As Chandor did so brilliantly in Margin Call, he depicts these various conflicts and calamities via intimate, intense conversations between two, perhaps three or four people; we’re expected to extrapolate how resulting decisions will play out on the larger scale. (It’s refreshing to find a director who respects our intelligence.)

And while we can perhaps respect Abel for his idealism — even if tarnished — we also can’t imagine how he’ll escape the crocodiles invading his little swamp. Chandor and editor Ron Patane maintain an unsettling and increasingly tense atmosphere; even though actual violence is minimal (and refreshingly restrained), the threat of same frequently leaves us breathless.

We get worked up pretty early, late one night, as the family dog hears something in the huge home that Abel has purchased for his family. Worse yet is when Anna returns home one afternoon to find their youngest daughter playing with a loaded gun that she found in the bushes. Talk about heart-stoppers...

Chandor loves cross-cutting, which also builds suspense and anxiety: never better than when Abel passionately defends his vision yet again, in a comfortable office setting, while Julian, reluctantly back on the road, sees another pair of approaching goons in his side-view mirror.

Isaac is marvelous throughout, donning flawed integrity with the same relaxed comfort that Abel displays while wearing his ubiquitous tailored topcoat. The film is laden with marvelous chats, conversations and soliloquies by Abel, all of which Isaac delivers with the snake-oil sincerity of a master salesman.

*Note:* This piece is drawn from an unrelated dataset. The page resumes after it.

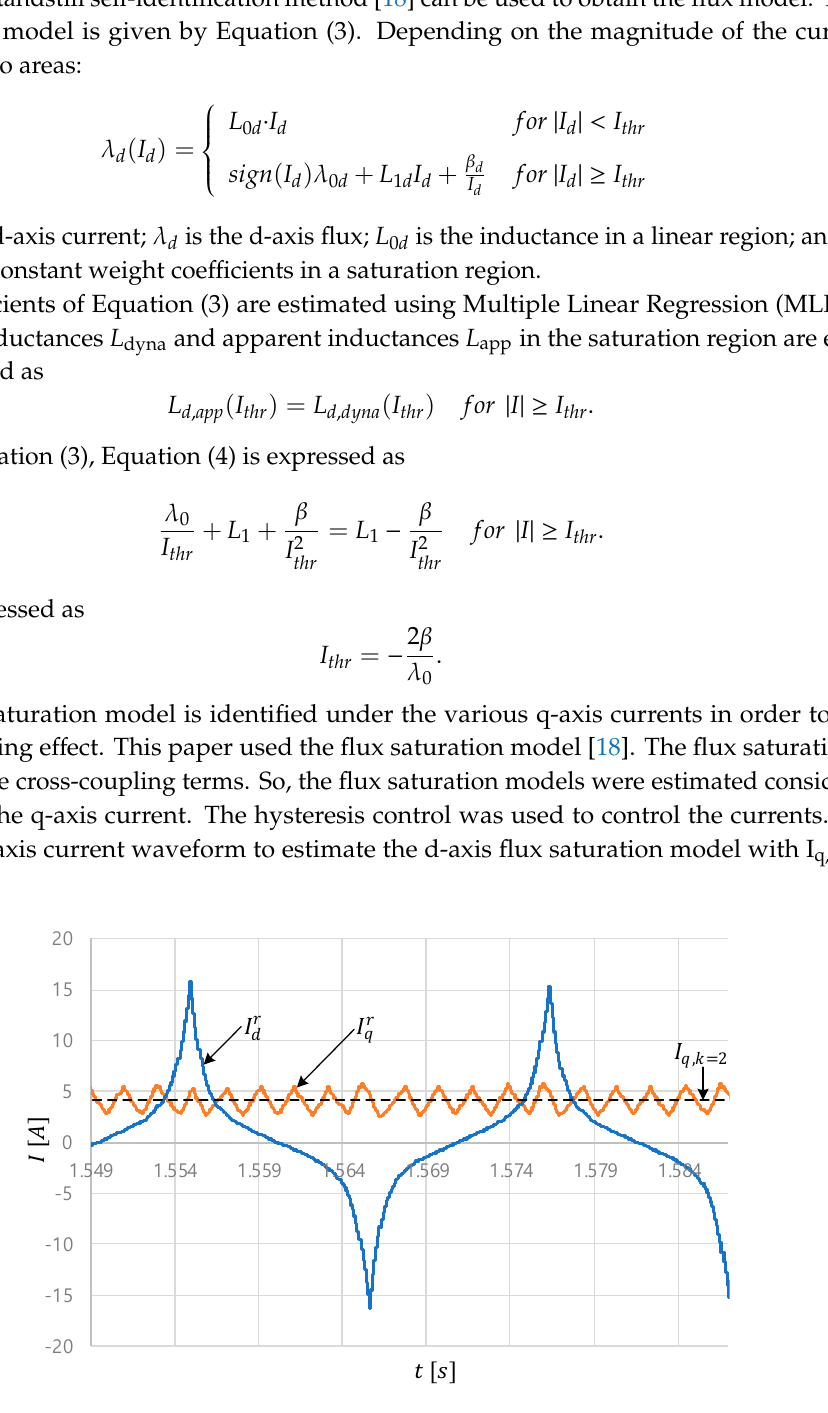
of k = 2 and M = 5. q,k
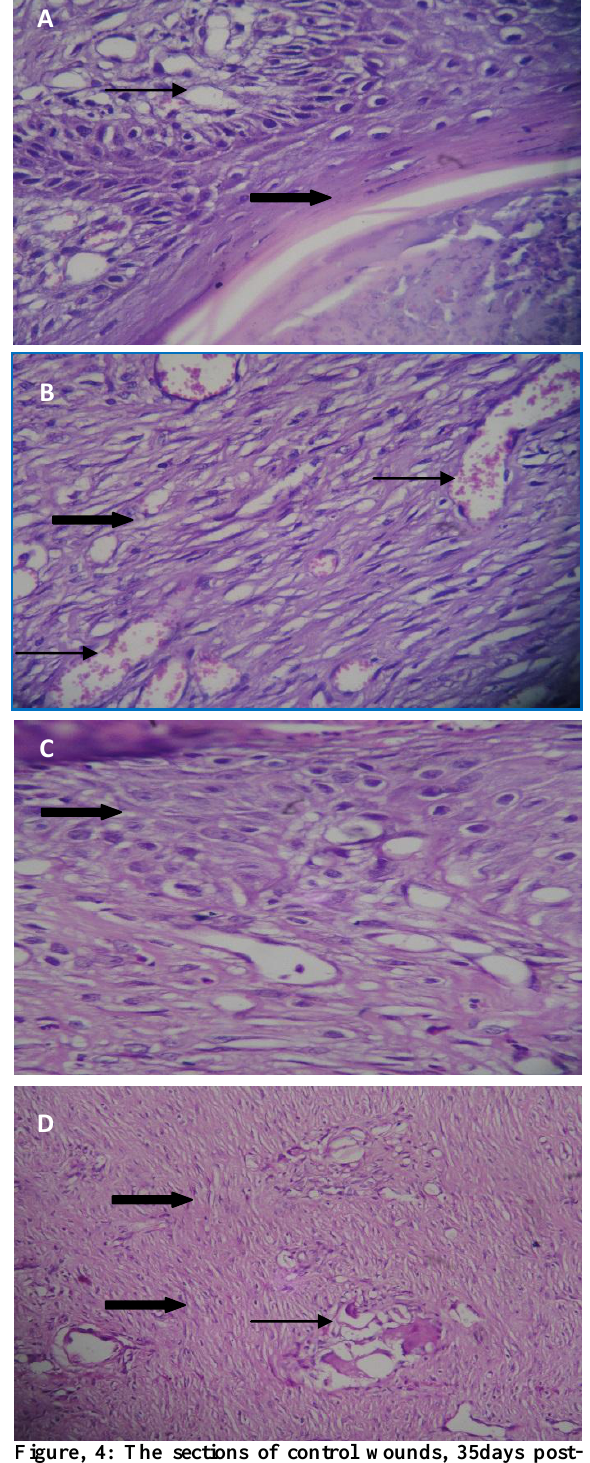
Figure, 4: The sections of control wounds, 35days post- wounding, the lining of incision with slight keratinized mature epithelial layer (thick arrow) that consist of stratum cornium, stratum spongiusum and basali (thin arrow) (A),with proliferation of fibrous connective tissue (thick arrow) containing of congested B.Vs. (thin arrows) (B). More mature epithelial layer lining the incision (thick arrow) (C), large amount of mature granulation tissue fill the dermis (thick arrows), associated with number of myofibroblasts plus giant cells formation (thin arrow) (D) are notice in the sections of treated wounds, 35days post- wounding (H and E,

Indeed, a particular standout comes when Abel coaches three newly hired college grads on the fine art of closing a sale during door-to-door cold calls. It’s a marvelous sequence: brilliantly written by Chandor, whose psychologically astute dialogue is delivered persuasively by Isaac. The three young recruits never say a word, but their expressions build to a near-religious epiphany, listening to Abel.

They don’t merely drink the Kool-Aid; they’d likely insist on having the recipe.

Chastain’s Anna is the antithesis of Isaac’s calm and controlled Abel; she’ll act impetuously, where he’ll wait and consider options (a disparity cleverly illustrated by their differing reactions to dealing with an injured deer they’ve struck while driving on a deserted nighttime road). Chastain makes Anna an intriguingly complex character: a woman who genuinely seems to love her husband, and respect him — to a point — but who also believes herself the stronger, more pragmatic half of their marriage.

And we wonder, more than once, if the point might be reached where Anna decides to take matters into her own hands. Would she turn on Abel? Chastain’s vulpine grin gives us plenty of reason for doubt.

Oyelowo, currently wowing audiences as Martin Luther King in Selma, is quietly forceful as this story’s crusading DA. His “discussions” with Abel are riveting: two actors speaking softly, and with steely eyed intensity, as we hang on every word. Again, these scenes, and their dialogue, are constructed cleverly: conversations more important for what’s being said beneath the surface, than for the bland negotiations topside.

Albert Brooks is both charming and mildly unsettling as Abel’s patient consigliere: a smiling, disarmingly gentle attorney whom we suspect has been “inherited” from Anna’s side of the family. Annie Funke makes a strong impression as the savvy granddaughter of a syndicate don, who entertains an offer from a near-desperate Abel.

Actually, many of the supporting players exude a sinister, even dangerous aura; Abel and Anna navigate visibly dangerous waters, at times — particularly on Abel’s part — with what seems blithe disregard for their safety.

And yet...

When all is said and done, once Chandor builds to his eyebrow-raising conclusion, we’re left with questions: details apparently abandoned, much the way Abel and Anna’s three daughters — and the family dog — just sorta vanish midway through the film. Engaging as Chandor’s film is, as it’s being viewed, we depart mildly unsatisfied — perhaps even vexed — and left with a strong sense of Well, now what?

To a certain degree, the answer is obvious: Business as usual.

But Chandor could have taken a bit more care: However engaging the ride, the destination is of equal importance.